1° Maggio 1943

di

Neumann Antonio




Siamo tutti avanguardisti, tutti in grigioverde, a tracolla abbiamo i moschetti ma senza proiettili. Si parte verso le 20.00 dalla Casa del Fascio e inquadrati si prosegue lungo il Corso, si imbocca poi via Mameli e quindi la Fiumara. Iniziamo la nostra opera di ricognizione sulla presenza o meno di scritte ostili una volta attraversato il ponte di Sussak. Scritte, L'anno scorso v'erano anche falci e martelli dipinti in rosso sui muri, e i "viva il comunismo" si sprecavano. Quest'anno abbiamo con noi bidoncini di pittura nera e pennelli per cancellare tutto, Il nostro itinerario è quello da Sussak e Kostrena.
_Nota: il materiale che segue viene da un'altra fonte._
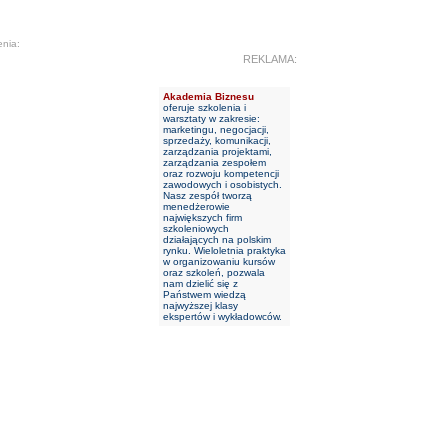
enia:
REKLAMA:
Akademia Biznesu
oferuje szkolenia i
warsztaty w zakresie:
marketingu, negocjacji,
sprzedaży, komunikacji,
zarządzania projektami,
zarządzania zespołem
oraz rozwoju kompetencji
zawodowych i osobistych.
Nasz zespół tworzą
menedżerowie
największych firm
szkoleniowych
działających na polskim
rynku. Wieloletnia praktyka
w organizowaniu kursów
oraz szkoleń, pozwala
nam dzielić się z
Państwem wiedzą
najwyższej klasy
ekspertów i wykładowców.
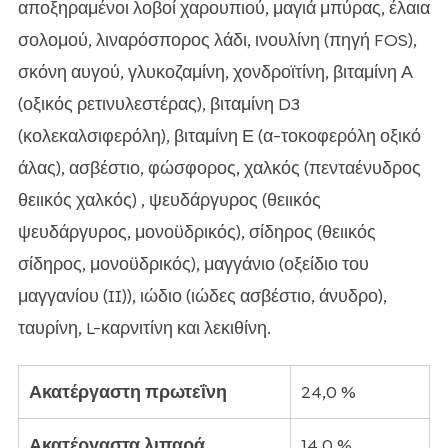
αποξηραμένοι λοβοί χαρουπιού, μαγιά μπύρας, έλαια
σολομού, λιναρόσπορος λάδι, ινουλίνη (πηγή FOS),
σκόνη αυγού, γλυκοζαμίνη, χονδροϊτίνη, βιταμίνη Α
(οξικός ρετινυλεστέρας), βιταμίνη D3
(κολεκαλσιφερόλη), βιταμίνη Ε (α-τοκοφερόλη οξικό
άλας), ασβέστιο, φώσφορος, χαλκός (πενταένυδρος
θειικός χαλκός) , ψευδάργυρος (θειικός
ψευδάργυρος, μονοϋδρικός), σίδηρος (θειικός
σίδηρος, μονοϋδρικός), μαγγάνιο (οξείδιο του
μαγγανίου (II)), ιώδιο (ιώδες ασβέστιο, άνυδρο),
ταυρίνη, L-καρνιτίνη και λεκιθίνη.
Ακατέργαστη πρωτεΐνη
24,0 %
Ακατέργαστα λιπαρά
14,0 %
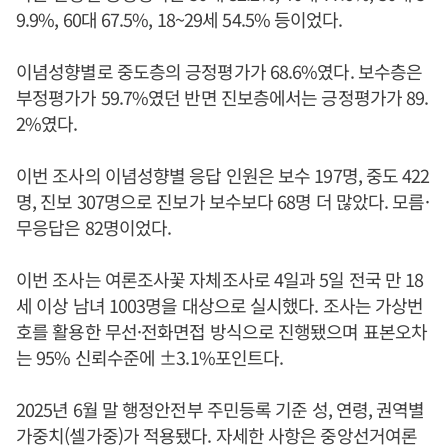
9.9%, 60대 67.5%, 18~29세 54.5% 등이었다.
이념성향별로 중도층의 긍정평가가 68.6%였다. 보수층은
부정평가가 59.7%였던 반면 진보층에서는 긍정평가가 89.
2%였다.
이번 조사의 이념성향별 응답 인원은 보수 197명, 중도 422
명, 진보 307명으로 진보가 보수보다 68명 더 많았다. 모름·
무응답은 82명이었다.
이번 조사는 여론조사꽃 자체조사로 4일과 5일 전국 만 18
세 이상 남녀 1003명을 대상으로 실시했다. 조사는 가상번
호를 활용한 무선·전화면접 방식으로 진행됐으며 표본오차
는 95% 신뢰수준에 ±3.1%포인트다.
2025년 6월 말 행정안전부 주민등록 기준 성, 연령, 권역별
가중치(셀가중)가 적용됐다. 자세한 사항은 중앙선거여론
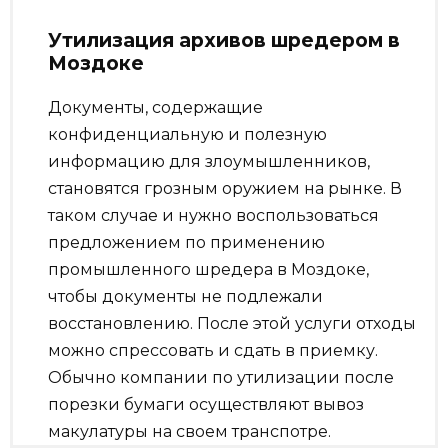
Утилизация архивов шредером в
Моздоке
Документы, содержащие
конфиденциальную и полезную
информацию для злоумышленников,
становятся грозным оружием на рынке. В
таком случае и нужно воспользоваться
предложением по применению
промышленного шредера в Моздоке,
чтобы документы не подлежали
восстановлению. После этой услуги отходы
можно спрессовать и сдать в приемку.
Обычно компании по утилизации после
порезки бумаги осуществляют вывоз
макулатуры на своем транспотре.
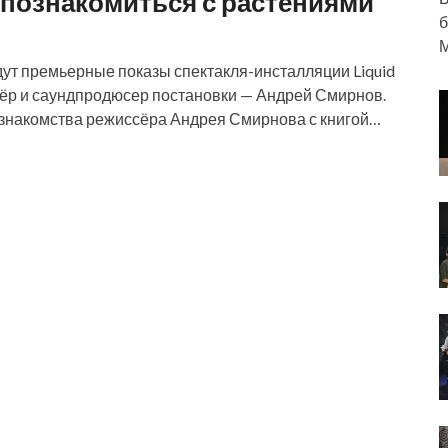
т познакомиться с растениями
б
М
дут премьерные показы спектакля-инсталляции Liquid
иссёр и саундпродюсер постановки — Андрей Смирнов.
е знакомства режиссёра Андрея Смирнова с книгой…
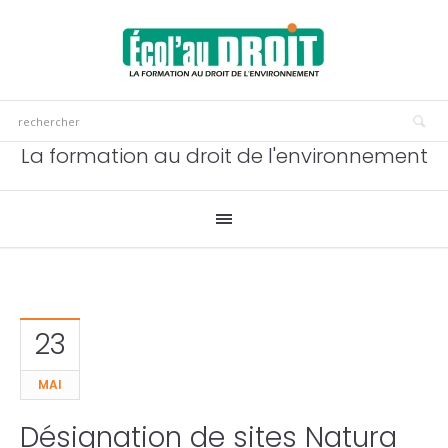
La formation au droit de l'environnement
23
MAI
Désignation de sites Natura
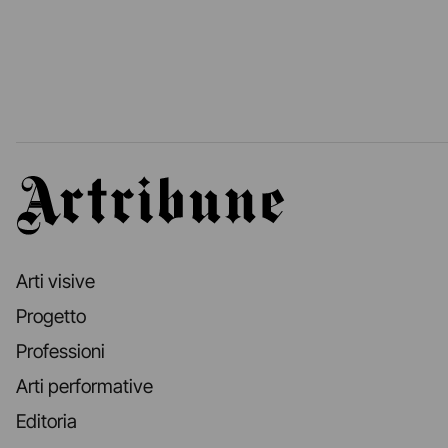
Artribune
Arti visive
Progetto
Professioni
Arti performative
Editoria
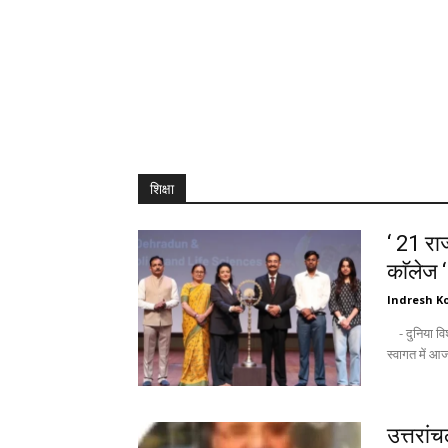
शिक्षा
‘ 21 राज
काॅलेज 
Indresh Ko
- दुनिया विश्वविद्यालयों को उम्मीद की किरण के तौर पर देखती है : अंकिता - नवागन्तुक छात्रों के
उत्तरां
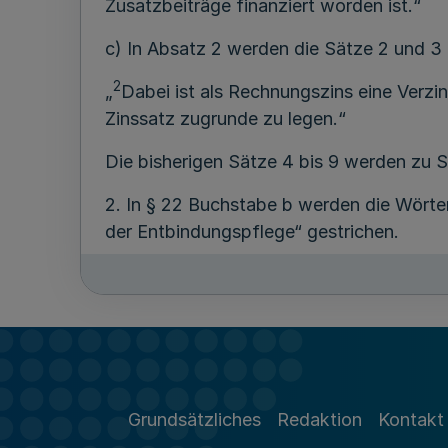
Zusatzbeiträge finanziert worden ist.“
c) In Absatz 2 werden die Sätze 2 und 3
2
„
Dabei ist als Rechnungszins eine Verzi
Zinssatz zugrunde zu legen.“
Die bisherigen Sätze 4 bis 9 werden zu S
2. In § 22 Buchstabe b werden die Wörte
der Entbindungspflege“ gestrichen.
3. In § 24 Satz 2 werden die Wörter „ein
4. In § 25 Abs. 2 Satz 1 werden hinter de
5. In § 26 Abs. 2 Satz 1 wird das Wort „Z
6. In § 27 Abs. 1 Buchstabe b Satz 3 wir
Grundsätzliches
Redaktion
Kontakt
7. § 28 Abs. 1 wird wie folgt geändert:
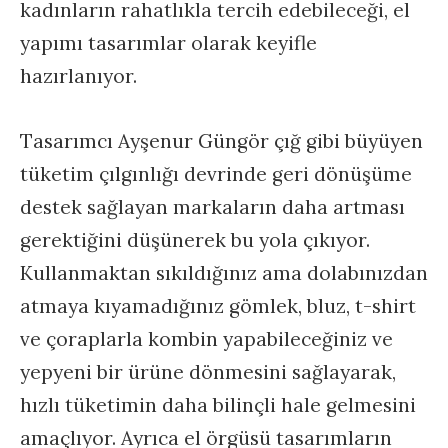
kadınların rahatlıkla tercih edebileceği, el
yapımı tasarımlar olarak keyifle
hazırlanıyor.
Tasarımcı Ayşenur Güngör çığ gibi büyüyen
tüketim çılgınlığı devrinde geri dönüşüme
destek sağlayan markaların daha artması
gerektiğini düşünerek bu yola çıkıyor.
Kullanmaktan sıkıldığınız ama dolabınızdan
atmaya kıyamadığınız gömlek, bluz, t-shirt
ve çoraplarla kombin yapabileceğiniz ve
yepyeni bir ürüne dönmesini sağlayarak,
hızlı tüketimin daha bilinçli hale gelmesini
amaçlıyor. Ayrıca el örgüsü tasarımların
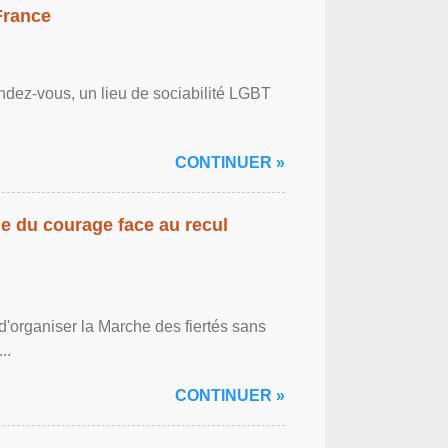
France
ndez-vous, un lieu de sociabilité LGBT
CONTINUER »
gne du courage face au recul
'organiser la Marche des fiertés sans
..
CONTINUER »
A tuttaprima, zelanti, scrutiamo attentamente i muri delle case, degli edifici, non appare niente. Si prende qualche crepa sulle mura per un simbolo, ci si avvicina ma poi ci si allontana disgustati, non è che una crepa! E si continua così lungo la strada litoranea, Anche il bagno Ladra è pulito, siamo all'altezza delle ultime costruzioni, degli ultimi fanali, aguzziamo gli occhi, ogni tanto qualcuno si avvicina alle casupole scrostate, quel simbolo non è che una crosta che si stacca dalla parete. Si lascia l'asfalto per il terriccio.Ai lati alberelli stenti. Nessuna bandiera rossa. Dal primitivo, conscio silenzio si rompe qualche chiacchiericcio qua è la, si tende a tralasciare l'nquadramento. Lasciamo la costa e ci inoltriamo verso Kostrena. Lì ci sarà certamente qualche scritta, forse anche qualche bandiera. Niente, ne bandiere, ne scritte, ne falci e martelli, solo mura anonime, casupole fatiscenti, E' mezzanotte, non un suono, non un sussurro, Portoni e finestre chiuse, sbarrate. I sussurri sono i nostri: "Quand'è che si torna indietro?".

All'estremità del paese ci si ferma, Si raccolgono in un conciliabolo i nostri capoccia. Si torna verso Sussak ma prendendo strade interne. Torniamo agli alberelli stenti, Ormai ognuno va per conto suo, non siamo più inquadrato. C'è che si lamenta che gli fanno male i piedi, il moschetto sulla spalla destra diventa pesante, meglio passare la cinghia su quella di sinistra. Le strade interne non sono sempre asfaltate, a qualcuno la ghiaia entra nella scarpa e gli da fastidio, si ferma per toglierselo, il sassolino, quello di dietro, così, al buio, non se ne accorge e gli sbatte addosso facendolo cadere, si sentono levarsi parolacce. Le prime case di Sussak sulla collina ed ecco che qualcuno si mette a strillare,"La che ce una! La ché Ce una". Ci si affolla tutti intorno ad un palo di cemento che sorregge un primo lampione. C'è, c'è davvero. Una falce ed un martello incrociati. Come abbia fatto a vederlo al semibuio non lo so. Ma ora c'è, Un rosso sbiadito e butterato. Uno dei capoccia: "Oh brutti mona, non vede che el xe vecio, sarà ani che qualchedun lo ga pitturado la!". E' così! E' vecchio, sarà dell'anno scorso, non vale emmeno una spennellata di pittura nera sopra. "Ma va, semo qua per questo:"

Dove è la pittura, dove sono i pennelli? "Non ghe iera niente fino adesso, li gavemo butadi via per strada, bidoni e penei, cossa i serviva? Dire che ci si trascina fino alla Casa del Fascio è dir poco. Il "sciogliete le file" ci raggiunge come una liberazione.